Most people don't have a lump sum of money on hand to offer creditors, and most creditors won't entertain settling debt as long as you're making payments. So you'll probably choose to stop paying one or more of your creditors. (Missing payments can negatively affect your credit.) Instead, you'll put that money into an account that your debt resolution company sets up. It's your money, and you control it. This account is a place where you can build up funds for making settlement offers. When there's enough saved up to make a reasonable offer, expert negotiators will start working with your creditors to resolve your debt. Once they reach an agreement and you approve it, the account will be settled. The debt resolution company's fee is paid from the same account.
Here's where it can get sticky. Missing payments can result in debt collectors contacting you aggressively. Those efforts could include lawsuits. The debt resolution company can't stop your creditors from pursuing you for payment.
But the situation isn't completely black and white. Here's what happens.
What should you do if a debt collector sues you?
If you're sued, you'll get a summons and a complaint. The complaint tells you what they're suing over, and the summons tells you how to respond to the complaint and how much time you have to respond. If you're not in a debt resolution program, you're responsible for answering the summons in time to preserve your rights. You might want to consult an attorney.
If you're enrolled in a debt resolution program, you might already have help standing by—as some debt resolution companies may provide some legal assistance as a part of the program.
For example, here at Achieve, while we aren't lawyers or licensed to practice law, we do want to ensure that the debt can still be negotiated if any enrolled accounts go into litigation. We've partnered with a network of attorneys, the Legal Partner Network, who specialize in negotiating debts. If any enrolled creditor files a lawsuit against a member, we may engage a Legal Partner Network attorney who'll try to negotiate a settlement with the creditor.
The focus of the attorney is to try to get the creditor to settle the lawsuit and resolve the debt.

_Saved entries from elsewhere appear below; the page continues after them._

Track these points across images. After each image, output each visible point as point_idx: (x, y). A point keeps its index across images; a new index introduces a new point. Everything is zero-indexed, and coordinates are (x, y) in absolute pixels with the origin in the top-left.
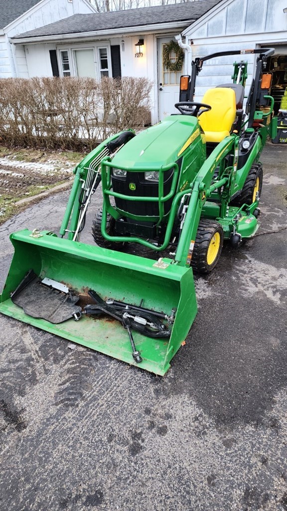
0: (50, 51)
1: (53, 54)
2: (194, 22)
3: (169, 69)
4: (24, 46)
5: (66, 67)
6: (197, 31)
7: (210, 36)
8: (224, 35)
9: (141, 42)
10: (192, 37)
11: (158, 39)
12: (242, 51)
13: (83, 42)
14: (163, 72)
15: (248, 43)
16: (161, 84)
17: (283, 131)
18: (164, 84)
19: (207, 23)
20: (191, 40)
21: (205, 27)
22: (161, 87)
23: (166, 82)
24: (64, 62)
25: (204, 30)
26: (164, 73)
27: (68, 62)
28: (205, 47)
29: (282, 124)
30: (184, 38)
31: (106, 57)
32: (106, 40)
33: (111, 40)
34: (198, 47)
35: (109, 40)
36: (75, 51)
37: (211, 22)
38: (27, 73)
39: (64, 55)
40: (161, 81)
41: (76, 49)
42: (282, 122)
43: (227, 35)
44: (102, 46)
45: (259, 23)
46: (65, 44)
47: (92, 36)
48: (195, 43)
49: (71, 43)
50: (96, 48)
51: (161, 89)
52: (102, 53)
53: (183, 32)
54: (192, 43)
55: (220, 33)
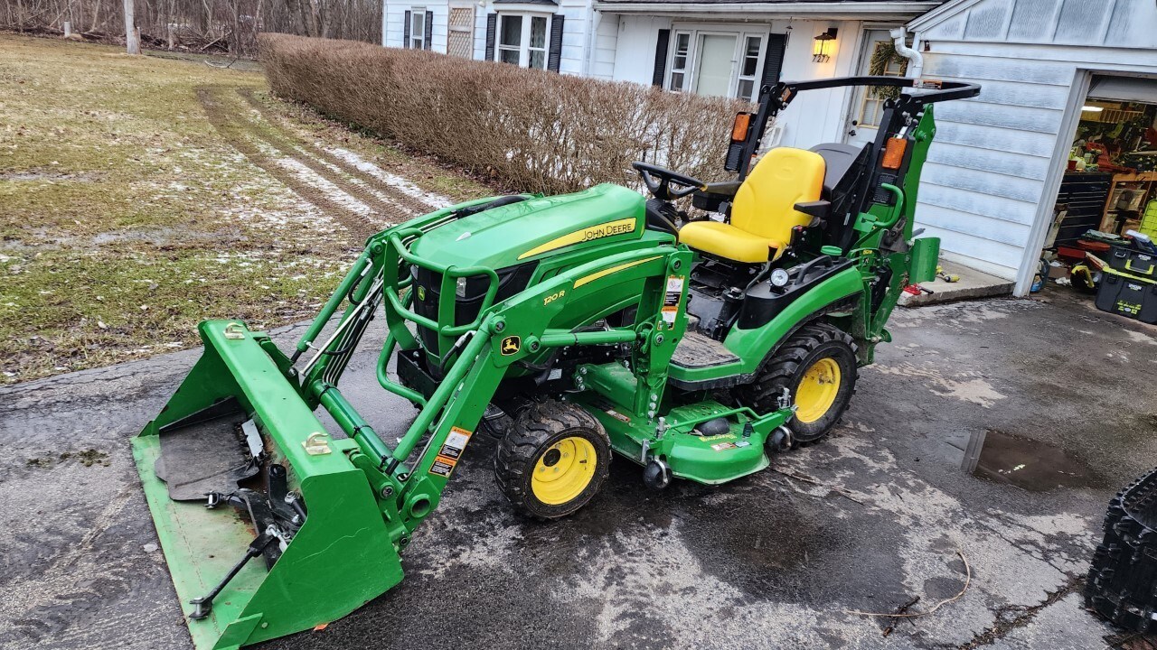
0: (660, 30)
1: (664, 36)
2: (939, 5)
3: (878, 95)
4: (620, 16)
5: (681, 63)
6: (943, 25)
7: (969, 38)
8: (1003, 40)
9: (831, 34)
10: (929, 36)
11: (868, 33)
12: (915, 82)
13: (720, 21)
14: (865, 98)
15: (1057, 65)
16: (855, 123)
17: (1130, 286)
18: (863, 124)
19: (967, 12)
20: (926, 42)
21: (963, 18)
22: (854, 128)
23: (867, 120)
24: (679, 54)
25: (959, 23)
26: (867, 101)
27: (685, 54)
28: (955, 59)
29: (1128, 266)
30: (911, 35)
31: (757, 54)
32: (763, 22)
33: (774, 23)
34: (940, 59)
35: (770, 22)
36: (705, 36)
37: (976, 11)
38: (611, 66)
39: (683, 41)
40: (858, 118)
41: (705, 33)
42: (1129, 262)
43: (1010, 40)
44: (754, 32)
45: (1092, 25)
46: (690, 20)
47: (735, 13)
48: (934, 48)
49: (700, 21)
50: (742, 34)
51: (852, 133)
52: (752, 45)
53: (910, 24)
54: (927, 48)
55: (996, 35)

However, the attorney won't represent the member in court or file paperwork.
The cost of the Legal Partner Network service is included in the Achieve Resolution program (without any subscription or service fees) and is available to members who make all their deposits on time and in full.
There's a big difference between filing a lawsuit and getting paid—debt collectors know this. Even if you're sued, the situation's not over yet.
When you're deep in debt, it's hard to get out. Creditors and debt collectors are going to do everything they can to collect. But if you take steps to deal with your debt and stick to the plan, you'll make progress.
Gina Freeman has been covering personal finance topics for over 20 years. She loves helping consumers understand tough topics and make confident decisions. Her professional history includes mortgage lending, credit scoring, taxes, and bankruptcy. Gina has a BS in financial management from the University of Nevada.
Keith is an editor and fact-checker for Achieve. He makes sure the content is accessible by ensuring that each piece has impeccable grammar, an approachable tone, and accurate details.
Frequently asked questions
How likely is it that a collection agency will sue?
Most debts don’t result in lawsuits. A collector’s decision to sue depends on a few factors:
How much you owe—if a collector has one debt or several debts totaling more than $1,000, you’re more likely to be sued
How much it costs to file a lawsuit in your court system—lower court costs encourage lawsuits for smaller amounts
The size of the agency—big national firms are less likely to sue for lower amounts than small local companies
Their ability to contact you—if the only way for them to communicate with you is via a lawsuit, they’re more likely to file
Their location—out-of-state collectors are required to sue in your state, so they are less likely to sue for small amounts
Your resources—if you have real estate, a job with wages to garnish, or a good credit rating to protect—you're more likely to be sued
The age of the debt—newer debt is more likely to end up in court. Debts too old to be collected are less likely to start lawsuits
According to a 2017 Consumer Financial Protection Bureau report, about 15% of consumers reported being taken to court for debts in collection. But the frequency varies—people with one account were sued just 6% of the time, while 35% of those with five or more accounts were sued.
Do creditors have to work with debt resolution companies?
Creditors don't have to work with debt resolution firms. However, many are willing to settle the debt if they believe you can’t afford to pay the entire balance. They’d prefer to collect what they can rather than write off the entire balance.
Collection agencies and debt buyers are also often willing to negotiate debt if it means getting paid faster. Every time a creditor contacts you, it costs money. Collectors want to get what they can from you as soon as possible.
Besides, debt buyers may have paid as little as five cents on the dollar for your account. If they can settle quickly for a fraction of what you owe, it’s still a good day for them.
Some creditors have a policy against negotiating debt. So while it makes sense to hope for the best, you should understand that some collectors may not be willing to settle with you. In that case, you may still be able to negotiate a payment plan or other concessions.
What are the things debt collectors can’t do?
Even if the debt is legitimate, there are still rules the collector has to follow.
They can’t come to your workplace to collect payment. They can contact you at work as long as they don’t reveal to your coworkers that there is a debt. And they have to stop if you ask them to.
They can’t harass you with repeated calls, threats of violence, publishing information about you, or using abusive or obscene language.
Debt collectors can't arrest you for debt or threaten to have you arrested.
They can’t say they’re suing you if they don’t plan to file a lawsuit.
Debt collectors can’t pursue you for debt that they can’t prove you owe.
They can’t post public messages on social media about your debt.
If you believe a debt collector violated the Fair Debt Collection Practices Act, you can file a complaint online with the Consumer Financial Protection Bureau or sue the collector for damages.